Sejam berlalu. Dua jam berlalu. Tiga… empat… lima… eh kok nggak nyala-nyala ya?
Matahari mulai terbenam. Baterei gawai sudah makin menipis. Biar hemat baterei, segala sosmed dan aplikasi ditutup. Sekejap kegiatan berganti menjadi menyiapkan lilin untuk terangi malam.

Setelah matahari telah paripurna tenggelam dan ganti shift dengan bulan, mulailah kesunyian perlahan merambat menyapa.

Sampai tahap ini, manusia dihadapkan dengan dua pilihan. Pertama, menjadi sedemikian stress ngedumel dengan perusahaan listrik milik negara, yang mana nggak mengubah apapun juga. Atau yang kedua melakukan refleksi.

Dalam keheningan, semua terlihat dan terasa lebih jernih. Saat hening, denyut nadi pun terasa betul debarnya. Detik jarum jam seakan hentakan drum pemusik yang tengah pentas.

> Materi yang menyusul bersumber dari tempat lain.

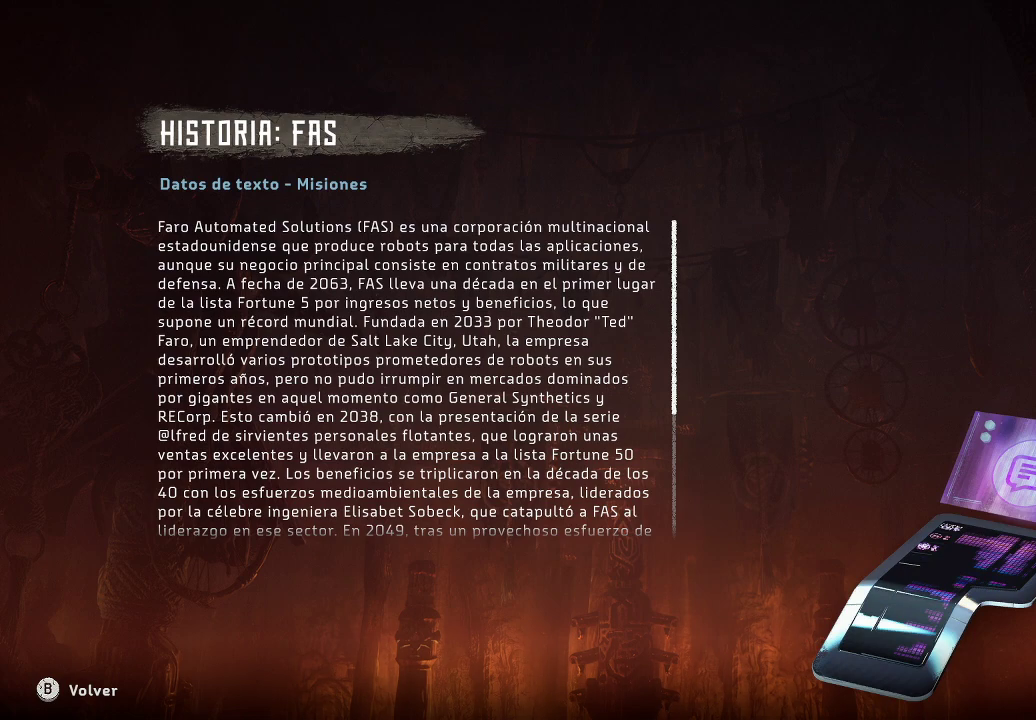
{"buttons": [], "left_stick": "center", "right_stick": "center", "events": []}
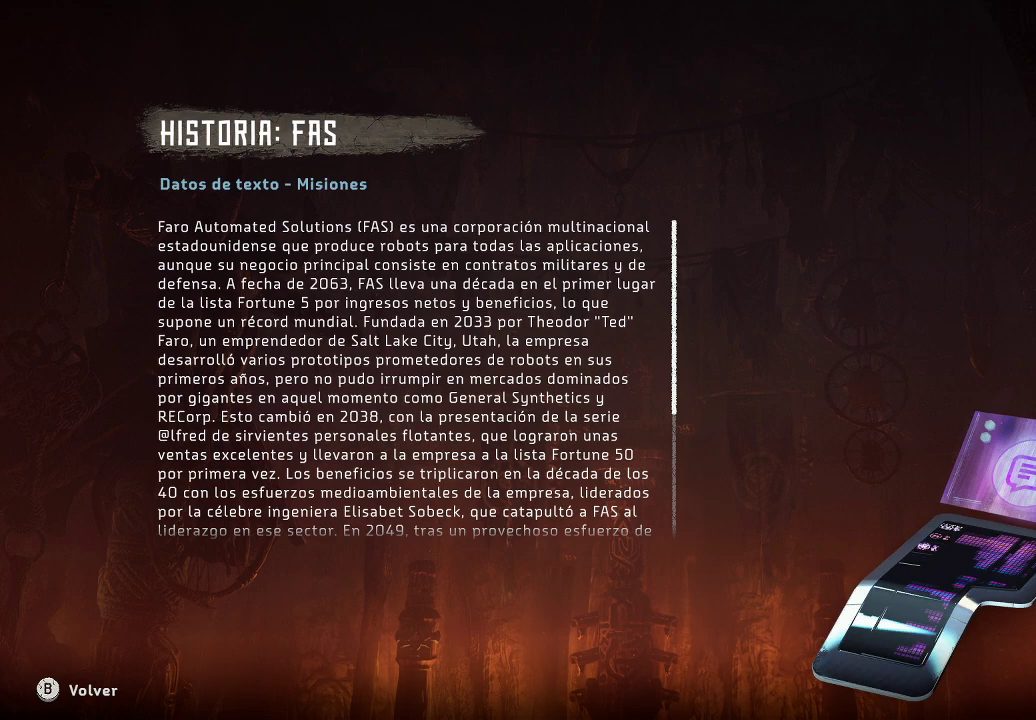
{"buttons": [], "left_stick": "center", "right_stick": "center", "events": []}
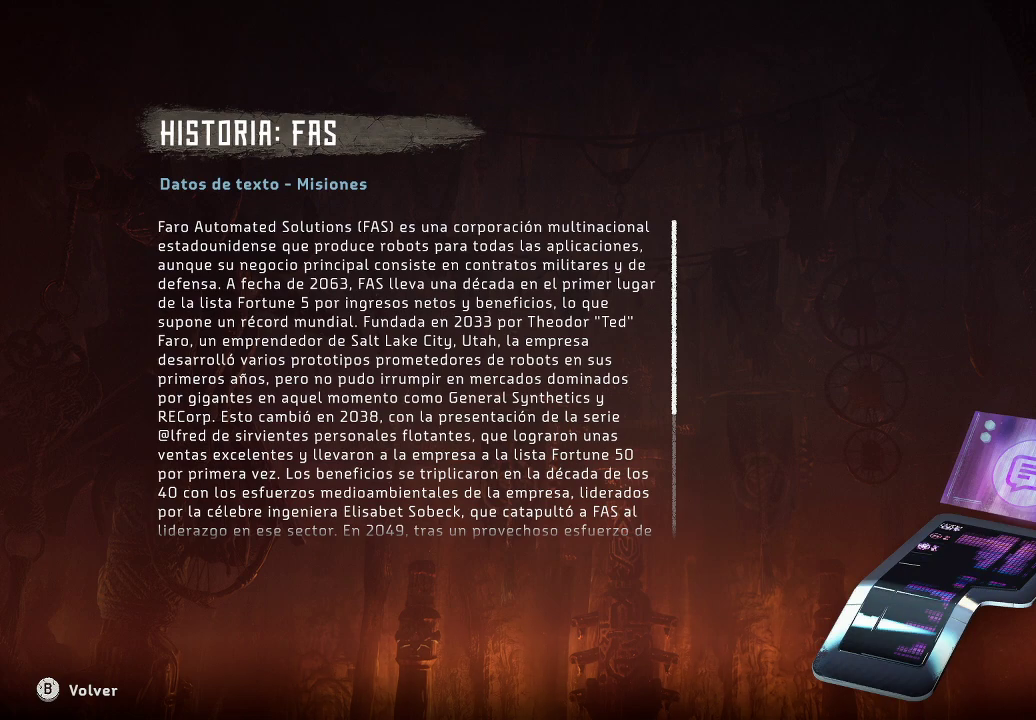
{"buttons": [], "left_stick": "center", "right_stick": "center", "events": []}
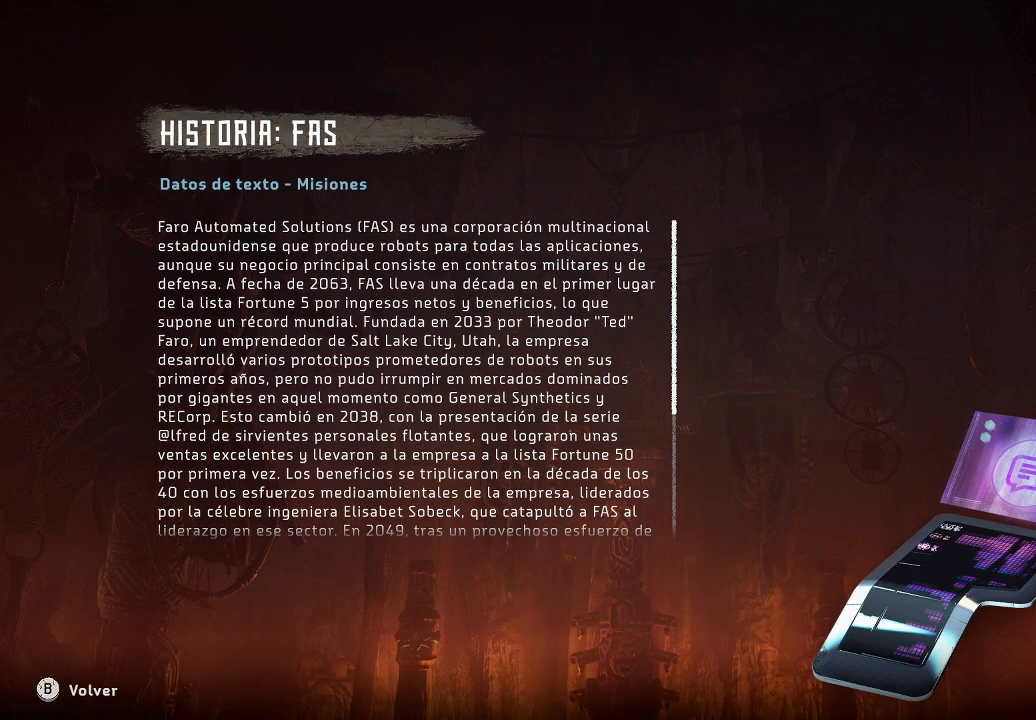
{"buttons": [], "left_stick": "down-right", "right_stick": "center", "events": [[450, "left_stick", "down-right"]]}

Mendadak manusia berfilsafat. Saya sudah sampai mana?

Agaknya deru cepat rutinitas warga kota membuat manusia lupa untuk berhenti sejenak. Merenungkan apa saja. Ya apa saja. Mendalami dan menyelami apa saja. Ya apa saja.

Mungkin memang manusia itu perlu dipaksa 'shut down' sesaat untuk bisa 'berhenti' untuk melangkah kembali.